Por ello, los primeros sistemas de información estaban orientados a dar respuesta a las necesidades informativas de unas empresas que habían crecido y que tenían que afrontar una complejidad creciente de sus actividades y unos entornos cada vez más variables. Ello obligó a pasar de organizaciones centralizadas a otras descentralizadas, donde los procesos de decisión se repartían por las distintas funciones o unidades con una mayor autonomía, en que se dividían las empresas.

Lógicamente, estas grandes empresas trabajaban con información procedente de distintos sistemas de información. Cada uno de ellos proporcionaba multitud de datos necesarios para la gestión, de ahí que su volumen dificultaba la toma de decisiones, se reducía la comunicación entre las funciones organizativas, siendo necesario introducir los mismos datos en diferentes momentos de tiempo y en distintas costes de mantenimiento.

En esta situación resulta necesario realizar un mayor esfuerzo para coordinar la actuación de todas estas funciones de la empresa. No obstante, esta tarea no resulta fácil por diversos motivos, por lo que comienzan a generarse consecuencias negativas para la empresa desde un punto de vista global, que también tienen su reflejo en los sistemas de información, entre las que destaca la creación de las denominadas islas informativas.

Para superar esta situación provocada quizá por un excesivo énfasis en la eficiencia, comienza a imponerse una nueva visión que pone también su acento en la eficacia y una mayor orientación hacia el cliente.

Se considera que la clave del éxito radica en que la empresa gestione sus procesos básicos con la suficiente flexibilidad para poder responder adecuadamente a las necesidades de los clientes.

Vertical /Horizontal

Por consiguiente, se pasa de una articulación de la empresa en funciones verticales que en muchos casos llegaron a ser estancas, a centrarse en los procesos que son los que realmente crean valor y que atraviesan horizontalmente las diferentes funciones empresariales clásicas.

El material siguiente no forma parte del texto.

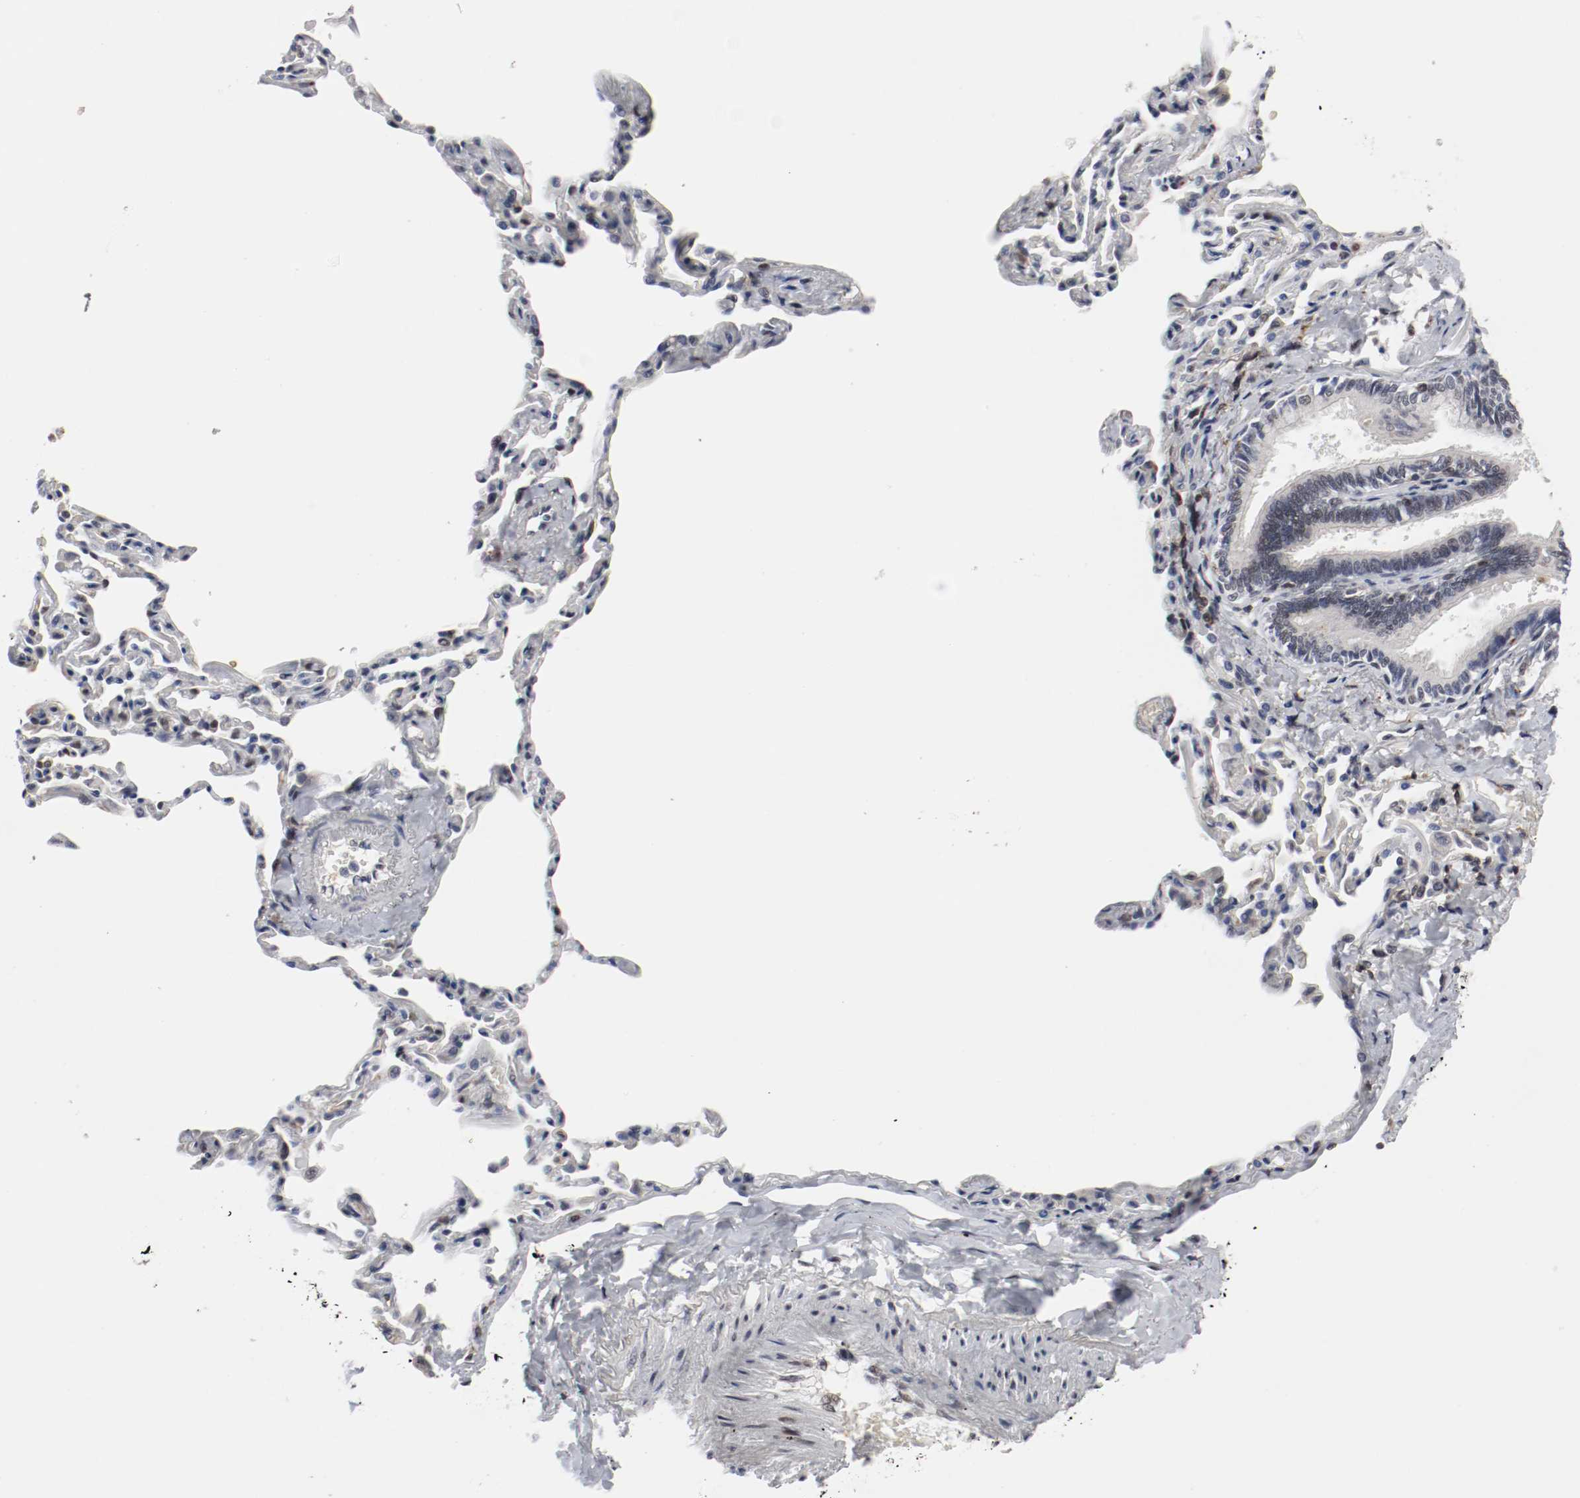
{"staining": {"intensity": "weak", "quantity": "<25%", "location": "nuclear"}, "tissue": "bronchus", "cell_type": "Respiratory epithelial cells", "image_type": "normal", "snomed": [{"axis": "morphology", "description": "Normal tissue, NOS"}, {"axis": "topography", "description": "Lung"}], "caption": "Immunohistochemistry of unremarkable human bronchus demonstrates no positivity in respiratory epithelial cells.", "gene": "JUND", "patient": {"sex": "male", "age": 64}}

La gestión por procesos tiene como objetivo aumentar el resultado de la empresa a través de conseguir una mayor satisfacción de los clientes y una mejora de la productividad. Para conseguir esta última, es necesario reducir los costes innecesarios, acortar los plazos de entrega, mejorar la calidad y el valor percibido por los clientes e incorporar al producto o servicio facetas adicionales de escaso coste.

Como consecuencia de todo lo anterior, las nuevas necesidades informativas relacionadas con la gestión por procesos han obligado a las empresas a concebir sus sistemas de información de una forma diferente. Se ha pasado de la pura racionalización de los flujos informativos disponibles y necesarios para el funcionamiento de las áreas de la empresa, a la construcción de sistemas que integran toda la información sobre los procesos empresariales y que permiten a la dirección gestionarlos de forma más rápida y eficaz.

De esta forma, se puede acceder a información fiable, precisa y oportuna, compartir esta información, eliminar los datos y operaciones innecesarias, reducir los tiempos y los costes de los procesos  empresariales. En la mayoría de los casos, la mejora de la eficiencia y de la eficacia implica su redefinición mediante la reingeniería de procesos (BPR).

El rol del ERP

Los sistemas ERP (Enterprise Resource Planning) pretenden resolver los inconvenientes antes señalados, integrando la información de los distintos departamentos y filiales de la empresa en una única base de datos común para toda ella.

De este modo, cuando un dato es introducido en el sistema ERP por una función organizativa, inmediatamente está disponible para ser empleado por el resto de funciones de la empresa.

Por último es necesario reconocer que a esta evolución han contribuido al menos tres fenómenos que se influyen recíprocamente:

  1. Las necesidades de información de los distintos departamentos empresariales que han ido creciendo en términos de cantidad y calidad, para satisfacer a los requerimientos cambiantes de los clientes.
  2. La mejora del conocimiento sobre las problemáticas económicas y sobre las técnicas de gestión.
  3. La evolución tecnológica en el ámbito de la informática y de las telecomunicaciones que ha permitido contar con herramientas cada vez más potentes y a precios más asequibles.